An epic set at Wembley – featuring classic hits such as ‘Ginger and rhubarb crumble’ and ‘Heston shoves a pomegranate up a pig’s backside’ – concludes with a 20-minute psychedelic version of Delia’s 70s prog favourite ‘Cheese soufflé’, with a guest solo from Eric Clapton on the electric whisk.

OCTOBER
After Amazon’s shock move into grocery last year, iPod maker Apple stuns the trade by announcing it has copyright over the popular seeded fruit with which the company shares a name.

In the US, Apple’s inspirational founder Steve Jobs wows technophiles with the new iCore, a perfectly spherical all-white fruit that plays Beatles tunes when you bite into it.

NOVEMBER
Jamie Oliver returns to the campaign trail, with an impassioned plea on behalf of the few people who still don’t own his entire range of cookery books.

“It’s a disgrace, in this day and age, that there are children in secondary school that haven’t read volumes four, five and six of my 30-Minute Meals series,” he rants.

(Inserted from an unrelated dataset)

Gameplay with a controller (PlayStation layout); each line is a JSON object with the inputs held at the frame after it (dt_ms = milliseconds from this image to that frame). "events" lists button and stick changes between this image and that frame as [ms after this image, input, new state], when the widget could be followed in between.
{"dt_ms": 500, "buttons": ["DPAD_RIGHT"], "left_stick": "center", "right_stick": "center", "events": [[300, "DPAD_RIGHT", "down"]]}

Meanwhile, one lucky Ocado customer is surprised to find she has bought the entire company by mistake after its stock market valuation dips below the online retailer’s minimum delivery size.

DECEMBER
For the third year running, a completely unforeseeable change of season means the weather unexpectedly gets a bit colder, potentially adding minutes to walks down the shop and forcing older consumers to use a brolly.

“Shoppers know that rain falling vertically from the sky can, in many cases, result in dampness of clothing and even hair,” warns James Lowman of the ACS. “Convenience stores are an ideal place to nip in and stare idly at the magazines for a few moments while the worst of the weather passes, or to contemplate ironically buying a Calippo.”

Meanwhile, Asda insists it has learnt the lessons of the previous two Christmases and appoints a yeti as its new supply chain director.